- **Listed entries**:
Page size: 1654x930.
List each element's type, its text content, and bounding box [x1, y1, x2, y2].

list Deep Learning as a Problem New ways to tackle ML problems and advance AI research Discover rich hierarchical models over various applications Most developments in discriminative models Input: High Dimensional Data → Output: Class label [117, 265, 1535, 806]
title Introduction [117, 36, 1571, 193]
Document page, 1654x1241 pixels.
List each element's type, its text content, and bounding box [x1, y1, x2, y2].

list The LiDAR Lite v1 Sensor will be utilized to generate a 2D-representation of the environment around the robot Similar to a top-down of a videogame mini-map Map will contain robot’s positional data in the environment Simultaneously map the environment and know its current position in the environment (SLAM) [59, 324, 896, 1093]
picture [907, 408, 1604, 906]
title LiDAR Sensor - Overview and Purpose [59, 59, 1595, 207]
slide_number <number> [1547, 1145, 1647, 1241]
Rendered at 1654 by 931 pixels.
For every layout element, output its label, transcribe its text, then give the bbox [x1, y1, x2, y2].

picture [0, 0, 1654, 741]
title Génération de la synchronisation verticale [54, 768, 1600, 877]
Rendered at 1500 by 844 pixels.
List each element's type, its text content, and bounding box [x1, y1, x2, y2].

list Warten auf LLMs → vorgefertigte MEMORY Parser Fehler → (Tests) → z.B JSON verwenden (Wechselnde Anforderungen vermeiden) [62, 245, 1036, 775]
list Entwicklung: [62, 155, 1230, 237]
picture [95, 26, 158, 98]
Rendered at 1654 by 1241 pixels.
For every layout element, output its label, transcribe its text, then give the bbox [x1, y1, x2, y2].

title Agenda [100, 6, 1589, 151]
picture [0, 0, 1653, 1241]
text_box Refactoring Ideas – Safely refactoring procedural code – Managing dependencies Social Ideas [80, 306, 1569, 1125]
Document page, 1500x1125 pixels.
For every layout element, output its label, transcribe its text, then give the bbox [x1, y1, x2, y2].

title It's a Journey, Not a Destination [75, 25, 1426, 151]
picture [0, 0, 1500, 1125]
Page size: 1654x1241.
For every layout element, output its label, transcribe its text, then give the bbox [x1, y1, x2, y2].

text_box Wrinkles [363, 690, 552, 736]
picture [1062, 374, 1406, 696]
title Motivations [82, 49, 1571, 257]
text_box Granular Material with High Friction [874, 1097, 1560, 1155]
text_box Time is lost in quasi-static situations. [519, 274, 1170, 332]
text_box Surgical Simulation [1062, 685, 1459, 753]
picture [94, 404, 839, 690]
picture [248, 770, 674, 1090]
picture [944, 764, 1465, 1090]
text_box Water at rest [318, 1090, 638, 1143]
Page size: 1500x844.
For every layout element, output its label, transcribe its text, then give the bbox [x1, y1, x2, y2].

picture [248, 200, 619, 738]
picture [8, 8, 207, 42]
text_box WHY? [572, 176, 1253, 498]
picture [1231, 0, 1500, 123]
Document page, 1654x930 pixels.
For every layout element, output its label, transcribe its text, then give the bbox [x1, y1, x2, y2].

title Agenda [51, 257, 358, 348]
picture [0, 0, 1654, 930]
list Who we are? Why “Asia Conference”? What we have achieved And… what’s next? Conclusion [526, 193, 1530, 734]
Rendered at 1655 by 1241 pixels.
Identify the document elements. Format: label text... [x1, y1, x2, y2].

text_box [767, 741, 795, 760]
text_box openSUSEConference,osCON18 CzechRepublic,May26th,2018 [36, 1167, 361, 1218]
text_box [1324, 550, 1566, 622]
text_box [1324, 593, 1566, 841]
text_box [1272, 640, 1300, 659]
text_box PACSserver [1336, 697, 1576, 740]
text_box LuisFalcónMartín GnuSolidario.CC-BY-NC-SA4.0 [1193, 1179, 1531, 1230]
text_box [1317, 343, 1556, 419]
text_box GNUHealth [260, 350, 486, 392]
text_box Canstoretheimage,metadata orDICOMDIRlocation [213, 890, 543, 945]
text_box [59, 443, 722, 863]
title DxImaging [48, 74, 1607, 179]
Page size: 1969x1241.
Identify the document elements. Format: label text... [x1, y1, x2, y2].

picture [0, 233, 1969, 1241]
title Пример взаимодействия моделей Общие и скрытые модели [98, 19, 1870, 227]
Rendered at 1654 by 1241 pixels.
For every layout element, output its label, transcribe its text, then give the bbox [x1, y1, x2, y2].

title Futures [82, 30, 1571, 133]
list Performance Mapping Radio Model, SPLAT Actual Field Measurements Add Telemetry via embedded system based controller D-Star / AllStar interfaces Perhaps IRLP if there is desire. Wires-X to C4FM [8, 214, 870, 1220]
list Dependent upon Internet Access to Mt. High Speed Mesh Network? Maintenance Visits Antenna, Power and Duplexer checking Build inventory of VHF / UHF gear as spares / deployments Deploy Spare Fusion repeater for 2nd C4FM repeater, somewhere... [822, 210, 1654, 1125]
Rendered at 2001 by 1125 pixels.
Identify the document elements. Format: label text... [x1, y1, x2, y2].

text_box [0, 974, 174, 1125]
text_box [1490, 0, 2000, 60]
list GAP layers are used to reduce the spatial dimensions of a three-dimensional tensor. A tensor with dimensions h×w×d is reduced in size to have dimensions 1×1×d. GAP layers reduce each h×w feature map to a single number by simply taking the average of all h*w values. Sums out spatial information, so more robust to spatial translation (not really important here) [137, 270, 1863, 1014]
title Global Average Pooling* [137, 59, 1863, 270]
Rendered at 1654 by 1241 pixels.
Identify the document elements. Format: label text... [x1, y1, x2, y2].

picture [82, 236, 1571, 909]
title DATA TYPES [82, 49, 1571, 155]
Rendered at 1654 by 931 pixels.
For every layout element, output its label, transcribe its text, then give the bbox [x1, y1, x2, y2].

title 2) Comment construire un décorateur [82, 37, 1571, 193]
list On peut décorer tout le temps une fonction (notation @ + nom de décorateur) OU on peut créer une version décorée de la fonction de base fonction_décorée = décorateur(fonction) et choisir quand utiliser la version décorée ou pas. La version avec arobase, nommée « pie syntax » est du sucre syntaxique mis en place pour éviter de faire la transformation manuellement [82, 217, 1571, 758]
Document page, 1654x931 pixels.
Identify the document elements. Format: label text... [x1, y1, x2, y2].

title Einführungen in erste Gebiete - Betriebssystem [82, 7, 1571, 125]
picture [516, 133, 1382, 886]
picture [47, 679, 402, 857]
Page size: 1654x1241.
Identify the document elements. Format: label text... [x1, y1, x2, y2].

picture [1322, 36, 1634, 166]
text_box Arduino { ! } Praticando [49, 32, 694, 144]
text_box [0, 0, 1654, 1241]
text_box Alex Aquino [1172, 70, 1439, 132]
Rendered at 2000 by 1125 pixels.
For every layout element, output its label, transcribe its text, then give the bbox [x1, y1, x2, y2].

- **Given instruction**: Rewrite all of the records above, substituting "Displayed at" for every occurrence of "Rendered at" and leaving everything else unchanged.

- **Task solution**:
Page size: 1654x930.
List each element's type, its text content, and bounding box [x1, y1, x2, y2].

list Deep Learning as a Problem New ways to tackle ML problems and advance AI research Discover rich hierarchical models over various applications Most developments in discriminative models Input: High Dimensional Data → Output: Class label [117, 265, 1535, 806]
title Introduction [117, 36, 1571, 193]
Document page, 1654x1241 pixels.
List each element's type, its text content, and bounding box [x1, y1, x2, y2].

list The LiDAR Lite v1 Sensor will be utilized to generate a 2D-representation of the environment around the robot Similar to a top-down of a videogame mini-map Map will contain robot’s positional data in the environment Simultaneously map the environment and know its current position in the environment (SLAM) [59, 324, 896, 1093]
picture [907, 408, 1604, 906]
title LiDAR Sensor - Overview and Purpose [59, 59, 1595, 207]
slide_number <number> [1547, 1145, 1647, 1241]
Displayed at 1654 by 931 pixels.
For every layout element, output its label, transcribe its text, then give the bbox [x1, y1, x2, y2].

picture [0, 0, 1654, 741]
title Génération de la synchronisation verticale [54, 768, 1600, 877]
Displayed at 1500 by 844 pixels.
List each element's type, its text content, and bounding box [x1, y1, x2, y2].

list Warten auf LLMs → vorgefertigte MEMORY Parser Fehler → (Tests) → z.B JSON verwenden (Wechselnde Anforderungen vermeiden) [62, 245, 1036, 775]
list Entwicklung: [62, 155, 1230, 237]
picture [95, 26, 158, 98]
Displayed at 1654 by 1241 pixels.
For every layout element, output its label, transcribe its text, then give the bbox [x1, y1, x2, y2].

title Agenda [100, 6, 1589, 151]
picture [0, 0, 1653, 1241]
text_box Refactoring Ideas – Safely refactoring procedural code – Managing dependencies Social Ideas [80, 306, 1569, 1125]
Document page, 1500x1125 pixels.
For every layout element, output its label, transcribe its text, then give the bbox [x1, y1, x2, y2].

title It's a Journey, Not a Destination [75, 25, 1426, 151]
picture [0, 0, 1500, 1125]
Page size: 1654x1241.
For every layout element, output its label, transcribe its text, then give the bbox [x1, y1, x2, y2].

text_box Wrinkles [363, 690, 552, 736]
picture [1062, 374, 1406, 696]
title Motivations [82, 49, 1571, 257]
text_box Granular Material with High Friction [874, 1097, 1560, 1155]
text_box Time is lost in quasi-static situations. [519, 274, 1170, 332]
text_box Surgical Simulation [1062, 685, 1459, 753]
picture [94, 404, 839, 690]
picture [248, 770, 674, 1090]
picture [944, 764, 1465, 1090]
text_box Water at rest [318, 1090, 638, 1143]
Page size: 1500x844.
For every layout element, output its label, transcribe its text, then give the bbox [x1, y1, x2, y2].

picture [248, 200, 619, 738]
picture [8, 8, 207, 42]
text_box WHY? [572, 176, 1253, 498]
picture [1231, 0, 1500, 123]
Document page, 1654x930 pixels.
For every layout element, output its label, transcribe its text, then give the bbox [x1, y1, x2, y2].

title Agenda [51, 257, 358, 348]
picture [0, 0, 1654, 930]
list Who we are? Why “Asia Conference”? What we have achieved And… what’s next? Conclusion [526, 193, 1530, 734]
Displayed at 1655 by 1241 pixels.
Identify the document elements. Format: label text... [x1, y1, x2, y2].

text_box [767, 741, 795, 760]
text_box openSUSEConference,osCON18 CzechRepublic,May26th,2018 [36, 1167, 361, 1218]
text_box [1324, 550, 1566, 622]
text_box [1324, 593, 1566, 841]
text_box [1272, 640, 1300, 659]
text_box PACSserver [1336, 697, 1576, 740]
text_box LuisFalcónMartín GnuSolidario.CC-BY-NC-SA4.0 [1193, 1179, 1531, 1230]
text_box [1317, 343, 1556, 419]
text_box GNUHealth [260, 350, 486, 392]
text_box Canstoretheimage,metadata orDICOMDIRlocation [213, 890, 543, 945]
text_box [59, 443, 722, 863]
title DxImaging [48, 74, 1607, 179]
Page size: 1969x1241.
Identify the document elements. Format: label text... [x1, y1, x2, y2].

picture [0, 233, 1969, 1241]
title Пример взаимодействия моделей Общие и скрытые модели [98, 19, 1870, 227]
Displayed at 1654 by 1241 pixels.
For every layout element, output its label, transcribe its text, then give the bbox [x1, y1, x2, y2].

title Futures [82, 30, 1571, 133]
list Performance Mapping Radio Model, SPLAT Actual Field Measurements Add Telemetry via embedded system based controller D-Star / AllStar interfaces Perhaps IRLP if there is desire. Wires-X to C4FM [8, 214, 870, 1220]
list Dependent upon Internet Access to Mt. High Speed Mesh Network? Maintenance Visits Antenna, Power and Duplexer checking Build inventory of VHF / UHF gear as spares / deployments Deploy Spare Fusion repeater for 2nd C4FM repeater, somewhere... [822, 210, 1654, 1125]
Displayed at 2001 by 1125 pixels.
Identify the document elements. Format: label text... [x1, y1, x2, y2].

text_box [0, 974, 174, 1125]
text_box [1490, 0, 2000, 60]
list GAP layers are used to reduce the spatial dimensions of a three-dimensional tensor. A tensor with dimensions h×w×d is reduced in size to have dimensions 1×1×d. GAP layers reduce each h×w feature map to a single number by simply taking the average of all h*w values. Sums out spatial information, so more robust to spatial translation (not really important here) [137, 270, 1863, 1014]
title Global Average Pooling* [137, 59, 1863, 270]
Displayed at 1654 by 1241 pixels.
Identify the document elements. Format: label text... [x1, y1, x2, y2].

picture [82, 236, 1571, 909]
title DATA TYPES [82, 49, 1571, 155]
Displayed at 1654 by 931 pixels.
For every layout element, output its label, transcribe its text, then give the bbox [x1, y1, x2, y2].

title 2) Comment construire un décorateur [82, 37, 1571, 193]
list On peut décorer tout le temps une fonction (notation @ + nom de décorateur) OU on peut créer une version décorée de la fonction de base fonction_décorée = décorateur(fonction) et choisir quand utiliser la version décorée ou pas. La version avec arobase, nommée « pie syntax » est du sucre syntaxique mis en place pour éviter de faire la transformation manuellement [82, 217, 1571, 758]
Document page, 1654x931 pixels.
Identify the document elements. Format: label text... [x1, y1, x2, y2].

title Einführungen in erste Gebiete - Betriebssystem [82, 7, 1571, 125]
picture [516, 133, 1382, 886]
picture [47, 679, 402, 857]
Page size: 1654x1241.
Identify the document elements. Format: label text... [x1, y1, x2, y2].

picture [1322, 36, 1634, 166]
text_box Arduino { ! } Praticando [49, 32, 694, 144]
text_box [0, 0, 1654, 1241]
text_box Alex Aquino [1172, 70, 1439, 132]
Displayed at 2000 by 1125 pixels.
For every layout element, output its label, transcribe its text, then give the bbox [x1, y1, x2, y2].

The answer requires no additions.